Las trayectorias más o menos parecidas de las vidas de Janis y Ana generan un nivel de proximidad muy íntima entre las dos que solo choca frontalmente en un tema: el pasado. Mientras Janis lucha por cerrar una herida que forma parte de su historia familiar –conseguir enterrar dignamente a su abuelo–, Ana no quiere hablar del suyo propio, empañado por el trauma. Janis vuelve al pasado para comprenderse, Ana sostiene que nada bueno puede surgir de mirar atrás. Y en esta encrucijada, Almodóvar toma la delantera para convertir esta película en una de las más abiertamente políticas de su carrera.
El derecho a recordar, el derecho a sanar
“No hay historia muda. Por mucho que la quemen, por mucho que la rompan, por mucho que la mientan, la historia humana se niega a callarse la boca”, escribía Eduardo Galeano. Una cita del libro Patas arriba: la escuela del mundo al revés que Almodóvar incluye en Madres paralelas a modo de aviso. Esta película asume una posición muy clara en cuanto a memoria histórica de nuestro país se refiere.

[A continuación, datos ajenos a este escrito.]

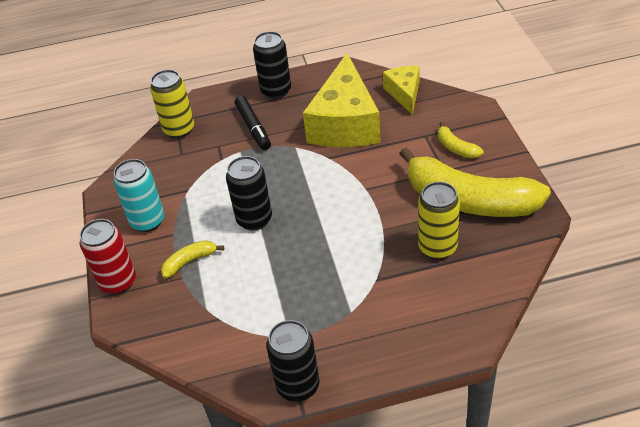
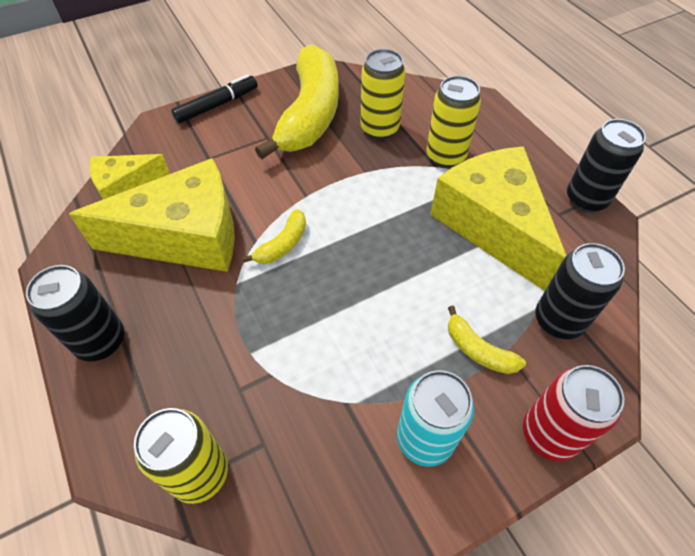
camera: 110 degrees left, 10 degrees up
black can [226,156,272,231] -> black can moved to [536,243,625,339]
black marker [235,96,271,150] -> black marker moved to [171,74,258,123]
yellow banana [438,122,483,158] -> yellow banana moved to [242,209,306,264]
none -> yellow can [426,76,481,168]
none -> yellow cheese [430,146,566,291]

El hallazgo, lo realmente valiente en su caso, no es explicitar una posición política directamente en su cine, sino vincular la crítica con la vida y la intimidad de tres mujeres muy distintas. Sabido es que lo personal siempre es político, pero la elegancia y la contención con la que aquí se encuentran ambos conceptos hace que Madres paralelas brille hasta en sus momentos menos inspirados.
Los traumas de las protagonistas de esta película empiezan a sanar al compartirlos, al descubrirlos al mundo en toda su crudeza y verdad. Las heridas que no se ven no cicatrizan con la misma celeridad que las que sí, pero en esta película el olvido fingido, el echar tierra sobre el dolor, no es solución alguna. La cita de Galeano, de hecho, continúa así: “El derecho de recordar no figura entre los derechos humanos consagrados por las Naciones Unidas, pero hoy es más que nunca necesario reivindicarlo y ponerlo en práctica: no para repetir el pasado, sino para evitar que se repita; no para que los vivos seamos ventrílocuos de los muertos, sino para que seamos capaces de hablar con voces no condenadas al eco perpetuo de la estupidez y la desgracia”.

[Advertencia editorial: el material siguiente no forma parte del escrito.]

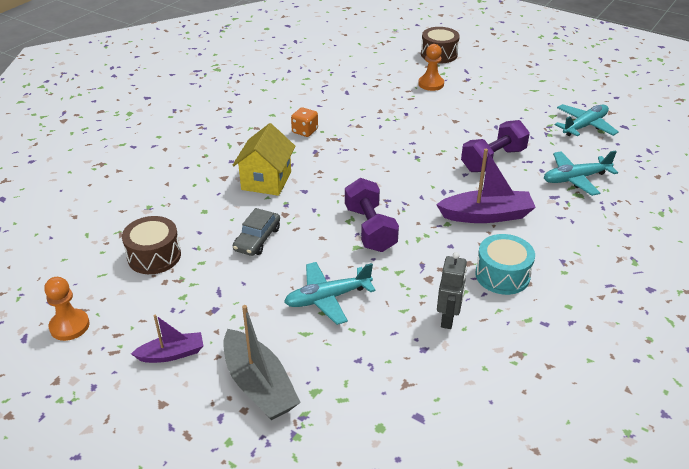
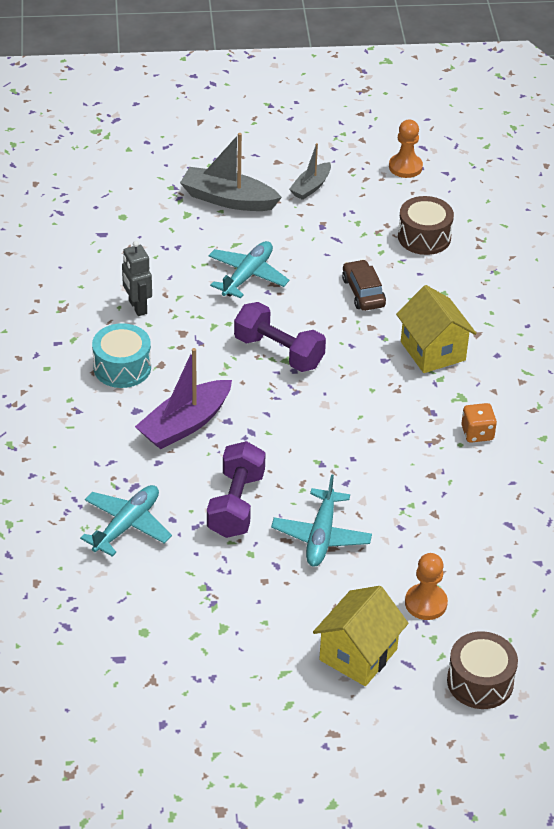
camera: 140 degrees right, 5 degrees up
purple boat [131,315,203,363] -> grey boat [289,143,331,200]
grey car [233,208,280,256] -> brown car [342,260,386,311]
turquoise plane [555,104,619,136] -> turquoise plane moved to [271,474,372,567]
none -> yellow house [313,586,408,686]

En una escena aparentemente baladí, los personajes de Penélope Cruz y Rossy de Palma llegan al pueblo natal de ambas. Penélope le pregunta a su amiga si está bien, pues se la ve alicaída, callada y pensativa. Rossy de Palma asiente y afirma: “Es solo que tengo muchas ganas de llorar”. Uno tiene la sensación, más tras una pandemia como la que hemos vivido, que de eso va todo: de llorar a los muertos. De dejar ir las lágrimas secuestradas durante décadas. Y con esta película, tenemos la esperanza de poder hacerlo.